I'm happy to announce a little utility of mine, called 'mergelua':
https://github.com/beelzebub/mergelua

This tool allows merging of (pure, noncompiled) Lua modules into a
single collective file.
It can be used to create packages of your Lua modules, similar to what
golang does, except that mergelua creates a single file.
Mergelua also features a local override of the 'require' function to
search the local moduletable first, and then execute the global
require() if the module does not exist in mergelua.

Synopsis:

     merge.lua<outputfilename>   <modulename>=<modulepath>
<anothermodule>=<anotherpath>

Example:

     merge.lua collection.lua oop=../oop.lua/oop.lua
configfile=../configfile/configfile.lua

There are probably a few things that might be tweaked:
    + minifying of Lua code (removing comments, newlines, etc)
    + support of bytecode-compiled chunks (unfortunately, I have yet to
find out how to store the data)
    + storing of .so / .dll files (same problem as above)

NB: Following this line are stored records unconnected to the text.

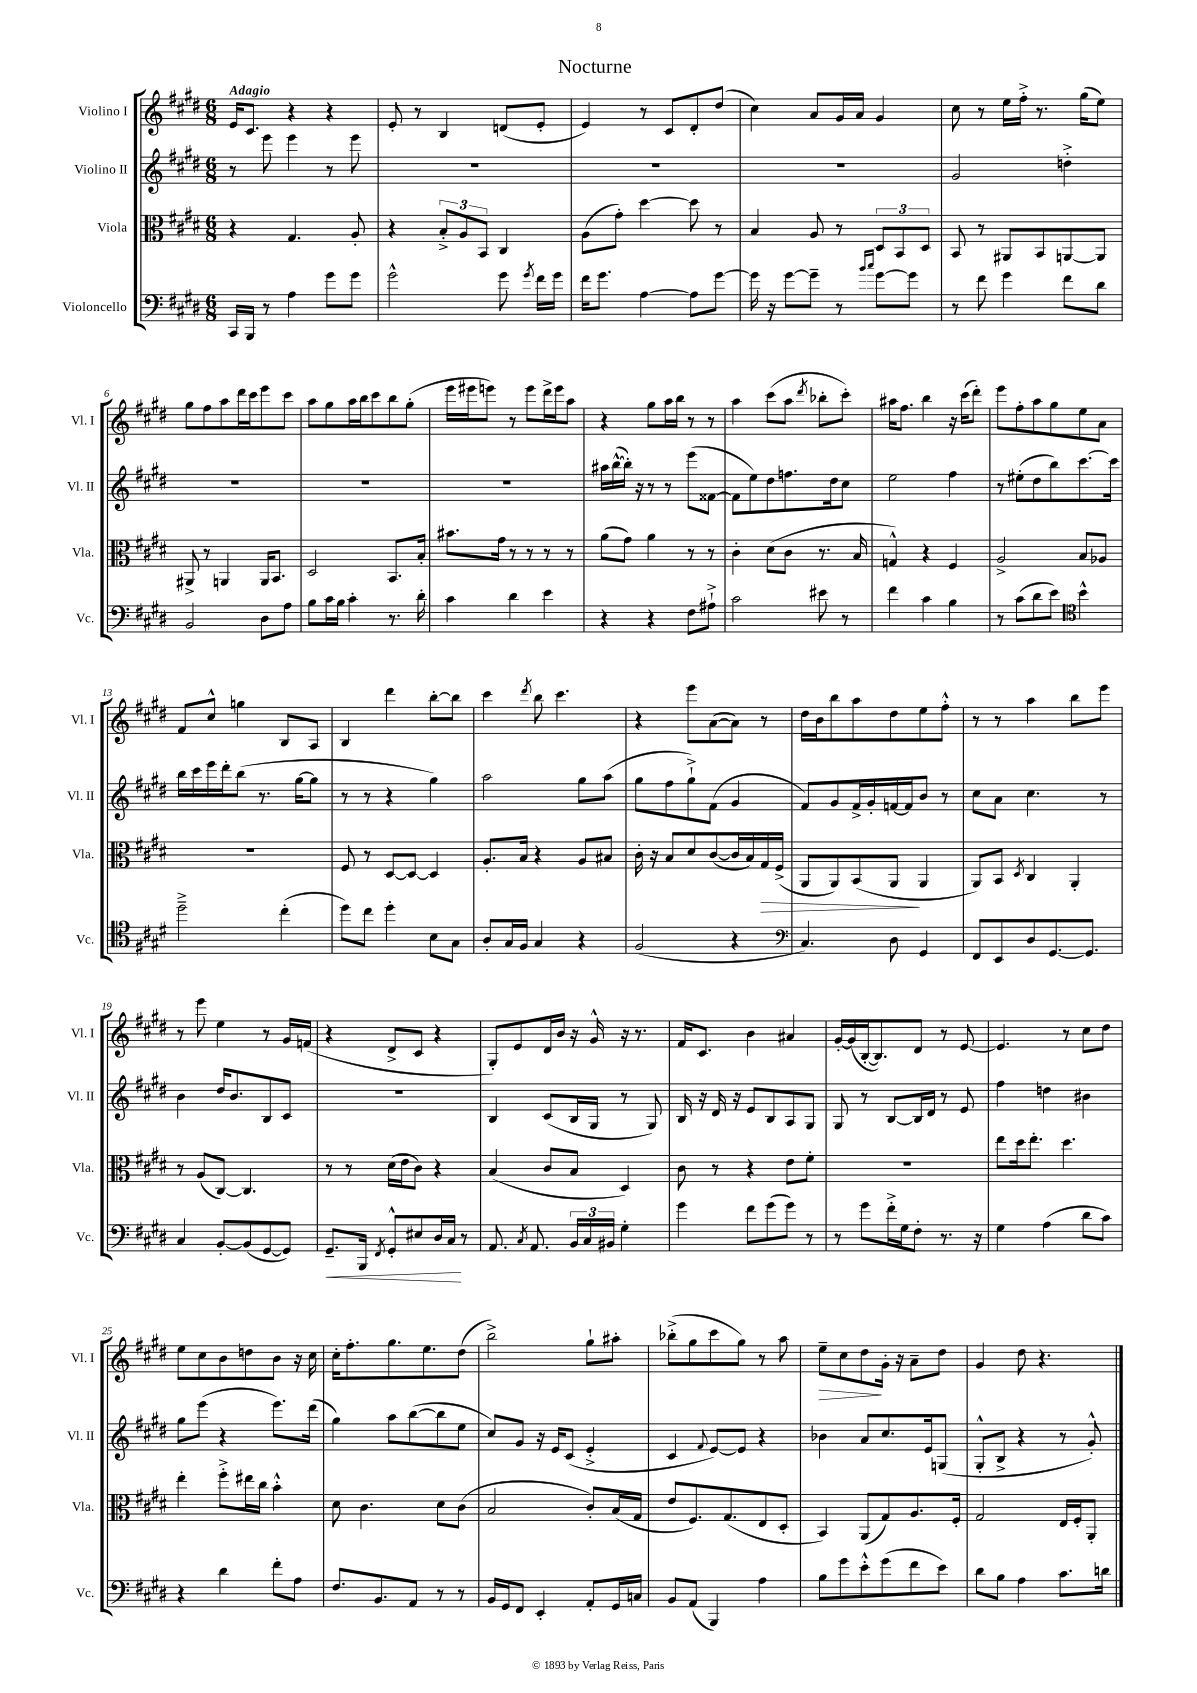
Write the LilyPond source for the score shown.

\header { title = "Nocturne" }
<<
\new StaffGroup <<
\new Staff = "s0" \with { instrumentName = "Violino I" shortInstrumentName = "Vl. I" } {
    \clef treble \key e \major \numericTimeSignature \time 6/8 \tempo "Adagio"
    \autoBeamOff e'16[ cis'8.] r4 r4 |
    e'8-. r8 b4 d'8[( e'8]-. |
    e'4) r8 cis'8[ dis'8-. dis''8]( |
    cis''4) a'8[ gis'16 a'16] gis'4 |
    cis''8 r8 e''16[ fis''16]-.-> r8. gis''16[( e''8]) |
    gis''8[ fis''8 a''8 dis'''16 cis'''16 e'''8 cis'''8] |
    a''8[ gis''8 a''16 b''16 cis'''8 b''8 gis''8]-.( |
    e'''16[ eis'''16 e'''8]) r8 e'''8[ dis'''16-> e'''16 a''8] |
    r4 gis''8[ a''16 b''16] r8 r8 |
    a''4 cis'''8[( a''8] \acciaccatura { dis'''8 } bes''8[-. cis'''8]-.) |
    ais''16[ fis''8.] b''4 r16 cis'''16[( dis'''8]-.) |
    e'''8[ fis''8-. a''8 gis''8 e''8 a'8] |
    fis'8[ cis''8]-^ g''4 b8[ a8] |
    b4 dis'''4 b''8[~-. b''8] |
    cis'''4 \acciaccatura { dis'''8 } b''8 cis'''4. |
    r4 e'''8[ a'8~( a'8]) r8 |
    dis''16[ b'16 b''8 a''8 dis''8 e''8 fis''8]-.-^ |
    r8 r8 a''4 b''8[ e'''8] |
    r8 e'''8 e''4 r8 gis'16[ f'16]( |
    r4 dis'8[-> cis'8] r4 |
    gis8[-.) e'8 dis'16 b'16] r16 gis'16-^ r16 r8. |
    fis'16[ cis'8.] b'4 ais'4 |
    gis'16[~-. gis'16( b16~-. b8.) dis'8] r8 e'8~ |
    e'4. r8 cis''8[ dis''8] |
    e''8[ cis''8 b'8 d''8 b'8] r16 cis''16 |
    cis''16[-. fis''8.-. gis''8. e''8. dis''8]( |
    b''2->) gis''8[-! ais''8]-. |
    bes''8[-.->( gis''8 cis'''8 gis''8]) r8 a''8 |
    e''8[--\> cis''8 dis''8\! gis'16]-. r16 a'8[-- dis''8] |
    gis'4 dis''8 r4. \bar "|." |
}
\new Staff = "s1" \with { instrumentName = "Violino II" shortInstrumentName = "Vl. II" } {
    \clef treble \key e \major \numericTimeSignature \time 6/8
    \autoBeamOff r8 e'''8 e'''4 r8 e'''8 |
    R2. |
    R2. |
    R2. |
    gis'2 d''4-.-> |
    R2. |
    R2. |
    R2. |
    ais''16[ b''16~-^( b''16]-.) r16 r8 r8 e'''8[( fisis'8]~ |
    fisis'8[ e''8) dis''8 f''8. dis''16 cis''8] |
    e''2 fis''4 |
    r8 eis''8[-.( dis''8 b''8) cis'''8.~ cis'''16] |
    b''16[ cis'''16 e'''16 dis'''16-. b''8]( r8. gis''16[~ gis''8] |
    r8 r8 r4 gis''4) |
    a''2 gis''8[ a''8]( |
    gis''8[ fis''8 gis''8-!->) fis'8]( gis'4 |
    fis'8[) gis'8 fis'16-> gis'16-. f'16~ f'16 b'8] r8 |
    cis''8[ a'8] cis''4. r8 |
    b'4 dis''16[ b'8. b8 cis'8] |
    R2. |
    b4 cis'8[( b16 gis16] r8 gis8) |
    b16 r16 dis'16 r16 e'8[ b8 a8 gis8] |
    gis8 r8 b8[~ b16 dis'16] r8 e'8 |
    fis''4 d''4 bis'4 |
    gis''8[ e'''8]( r4 e'''8.[) dis'''16]( |
    gis''4) a''8[ b''8~( b''8 e''8] |
    cis''8[) gis'8] r16 e'16[ cis'8]( e'4-.-> |
    cis'4 \appoggiatura { fis'8 } e'8[~) e'8] r4 |
    bes'4 a'8[ cis''8. e'16 g8]( |
    gis8[-.-^ b8]-> r4 r8 gis'8-.-^) \bar "|." |
}
\new Staff = "s2" \with { instrumentName = "Viola" shortInstrumentName = "Vla." } {
    \clef alto \key e \major \numericTimeSignature \time 6/8
    \autoBeamOff r4 gis4. a8-. |
    r4 \tuplet 3/2 { b8[-.-> a8 b,8] } cis4 |
    a8[( gis'8]-.) dis''4~ dis''8 r8 |
    b4 a8 r8 \tuplet 3/2 { dis8[ b,8 dis8] } |
    b,8 r8 ais,8[ b,8 a,8~ a,8] |
    ais,8-> r8 a,4 a,16[ b,8.] |
    dis2 b,8.[ b16]-. |
    bis'8.[ gis'16] r8 r8 r8 r8 |
    a'8[( gis'8]) a'4 r8 r8 |
    cis'4-. dis'8[( cis'8] r8. b16 |
    g4-^) r4 fis4 |
    a2-> b8[ aes8] |
    R2. |
    fis8 r8 dis8[~ dis8]~ dis4 |
    a8.[-. b16] r4 a8[ bis8] |
    cis'16-. r16 b8[ dis'8 cis'8~( cis'16 b16) gis16\> fis16]->( |
    a,8[ a,8) b,8( a,8]\! a,4 |
    a,8[) b,8] \acciaccatura { dis8 } cis4 a,4-. |
    r8 a8[( cis8]~) cis4. |
    r8 r8 dis'16[( e'16 cis'8]) r4 |
    b4( cis'8[ b8] dis4) |
    cis'8 r8 r4 e'8[ fis'8]-. |
    R2. |
    e''8[ dis''16 e''8.]-. dis''4. |
    e''4-. fis''8[-.-> eis''16 cis''16] b'4-.-^ |
    dis'8 cis'4. dis'8[ cis'8]( |
    b2 cis'8[-.) b16( gis16] |
    e'8[ fis8.) gis8.( e8 dis8]-. |
    b,4) a,8[( gis8) a8. fis16]-. |
    gis2 e16[ fis16-. a,8]-. \bar "|." |
}
\new Staff = "s3" \with { instrumentName = "Violoncello" shortInstrumentName = "Vc." } {
    \clef bass \key e \major \numericTimeSignature \time 6/8
    \autoBeamOff cis,16[ b,,16] r8 a4 gis'8[ gis'8] |
    gis'2-^ gis'8 \acciaccatura { gis'8 } fis'16[ gis'16] |
    fis'16[ gis'8.] a4~ a8[ gis'8]~ |
    gis'16 r16 gis'8[~ gis'8]-- r8 \grace { b'16[ cis''16] } gis'8[~ gis'8] |
    r8 fis'8 gis'4 fis'8[ dis'8] |
    b,2 dis8[ a8] |
    b8[ cis'16 b16] cis'4-. r8. dis'16-. |
    cis'4 dis'4 e'4 |
    r4 r4 fis8[ ais8]-!-> |
    cis'2 eis'8 r8 |
    fis'4 cis'4 b4 |
    r8 cis'8[( dis'8 e'8]) \clef tenor b'4-^ |
    dis''2---> cis''4-.( |
    dis''8[) cis''8] dis''4-. b8[ gis8] |
    a8[-. gis16 fis16] gis4 r4 |
    fis2( r4 |
    \clef bass cis4.) dis8 gis,4 |
    fis,8[ e,8 dis8 gis,8.~ gis,8.] |
    cis4 b,8[~-. b,8( gis,8~ gis,8]) |
    gis,8.[--\< b,,16] \acciaccatura { fis,8 } gis,8[-.-^ eis8 dis16 cis16]\! r8 |
    a,8. \acciaccatura { cis8 } a,8. \tuplet 3/2 { b,16[ cis16 bis,16] } gis4-. |
    gis'4 fis'8[ gis'8( gis'8]) r8 |
    r8 gis'8[ fis'16-.-> gis16 fis8]-. r8. r16 |
    gis4 a4( dis'8[ cis'8]) |
    r4 dis'4 fis'8[-. a8] |
    fis8.[ b,8. a,8] r8 r8 |
    b,16[ gis,16 fis,8] e,4-. a,8[-. gis,16 c16] |
    b,8[ a,8]( b,,4) a4 |
    b8[ gis'8 e'8-.-^ gis'8( fis'8 e'8]) |
    dis'8[ b8] a4 cis'8.[ d'16] \bar "|." |
}
>>
>>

Please tell me what you think!


Hi Sabastien

I've been a bit rattled with the endless discussions of locals vs globals. I usually make a file copying script and concatenate the various files into one. I find it simpler and I figure it is easier to define scope with do - end blocks the the module mechanism. There isn't a whole lot of documentation for mergelua, is this essential what it does? I set up a configuration file and call mergelua on it?